Survey: ‘Troubling’ freedom of association, speech concerns on U.S. college campuses

By Bethany Blankley | The Center Square

A newly released survey of students at over 500 colleges and universities who belong to Greek-letter fraternities and sororities found that the majority of students don’t feel comfortable publicly disagreeing with their professors on a controversial topic.

“Students who aren’t able to freely express ideas among professors or peers are unlikely to realize the full measure of what higher education has to offer,” Nathan Harden, editor of RealClearEducation, said. “Students are equally underserved by campuses where they don’t feel that their student organizations are treated equally or welcomed on campus. Fostering an environment where students are free to explore a diversity of ideas is one of the chief goals of the university — and this includes the right to form voluntary associations based on shared interests or beliefs.”

Wikimedia Commons/Simon Gibbs

About 38 percent of respondents said their college’s administration would be more likely to “punish the speaker for making the statement” than to “defend the speaker’s right to express their views.”

RealClearEducation commissioned the opinion research firm Slingshot Strategies to conduct a survey among 4,620 fraternity and sorority members on college campuses. Among those polled were 1,805 fraternity members and 2,815 sorority members from more than 500 colleges and universities in 36 states. Students responded to an online questionnaire between June 1 and Sept. 1, 2020.

All students who participated were members of a fraternity or sorority and were enrolled at a college or university during the spring semester of 2020. They were asked questions in four categories: 1) the impact of COVID-19 on their academic, professional, and personal lives; 2) how they felt their fraternity or sorority is viewed by the broader campus community and treated by administrators; 3) the degree to which their university restricts the self-organization of students into groups of shared interest; and 4) the degree to which they can express political and personal views — particularly, unpopular or controversial ones — freely and honestly.

The fourth question on freedom of speech presented the most “troubling” responses, the report notes.

When asked how they felt about publicly disagreeing with a professor, 60% of respondents said they felt uncomfortable; whereas 60% said they felt comfortable if the discussion was with their peers.

When asked if they felt comfortable expressing their opinion online, 41% said they felt very uncomfortable doing so.

Half of all respondents have felt the need to self-censor, the survey found: 50% of students answered “yes” to the question, “Have you personally ever felt you could not express your opinion on a subject because of how students, a professor, or the administration would respond?”

About 38 percent of respondents said their college’s administration would be more likely to “punish the speaker for making the statement” than to “defend the speaker’s right to express their views.”

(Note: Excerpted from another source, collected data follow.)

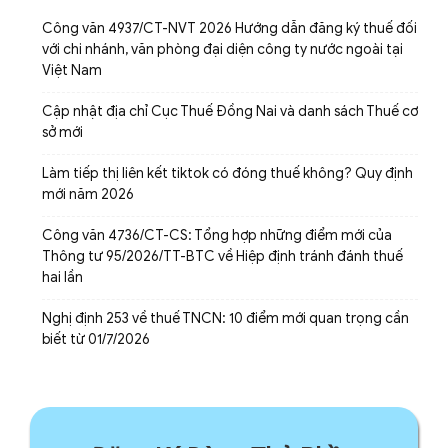
Công văn 4937/CT-NVT 2026 Hướng dẫn đăng ký thuế đối
với chi nhánh, văn phòng đại diện công ty nước ngoài tại
Việt Nam
Cập nhật địa chỉ Cục Thuế Đồng Nai và danh sách Thuế cơ
sở mới
Làm tiếp thị liên kết tiktok có đóng thuế không? Quy định
mới năm 2026
Công văn 4736/CT-CS: Tổng hợp những điểm mới của
Thông tư 95/2026/TT-BTC về Hiệp định tránh đánh thuế
hai lần
Nghị định 253 về thuế TNCN: 10 điểm mới quan trọng cần
biết từ 01/7/2026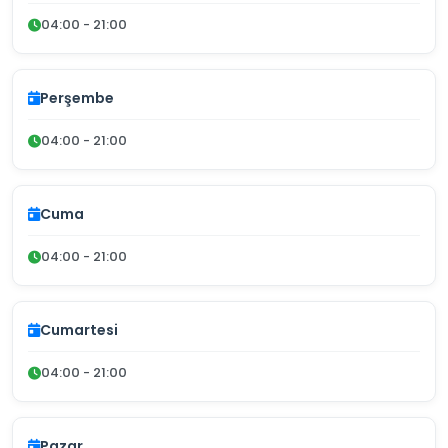
04:00 - 21:00
Perşembe
04:00 - 21:00
Cuma
04:00 - 21:00
Cumartesi
04:00 - 21:00
Pazar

“It is interesting to contemplate whether these differences are more a reflection of Gen Z’s particular characteristics and concerns, compared with millennials and older generations, or whether they represent a meaningful change in the culture or climate on college campuses,” the report notes.

The findings are similar to those of a survey conducted by the Foundation for Individual Rights in Education (FIRE) last December. In FIRE’s national survey of 478 higher education institutions, 9 in 10 restrict free speech in some capacity on campus but nearly half maintain policies that “impermissibly restrict online speech.”

The study found that 88% of those surveyed maintain policies that restrict, or could be interpreted to restrict, expression.

Each of the 478 policies analyzed can be found in FIRE’s Spotlight Database. Schools are ranked according to color, with red indicating that the institution has the most restrictive policies, and green, the least. First Amendment protections analyzed include policies related to protest, online speech, harassment and civility.

Among them, 21% of schools received an overall red light rating for maintaining speech codes that both “clearly and substantially” restrict freedom of speech.

More than half of red light-ranked schools are located in the District of Columbia and seven states: Alaska, Delaware, Illinois, Oregon, South Carolina, Vermont, and Wyoming.

Roughly 12% of institutions analyzed, a total of 56, received a green light ranking for having no policies in place that compromise student expression, according to the database.

Yellow light-ranked institutions represent the majority, 65%, which have policies in place that prohibit, or have an impermissible chilling effect on, constitutionally protected speech.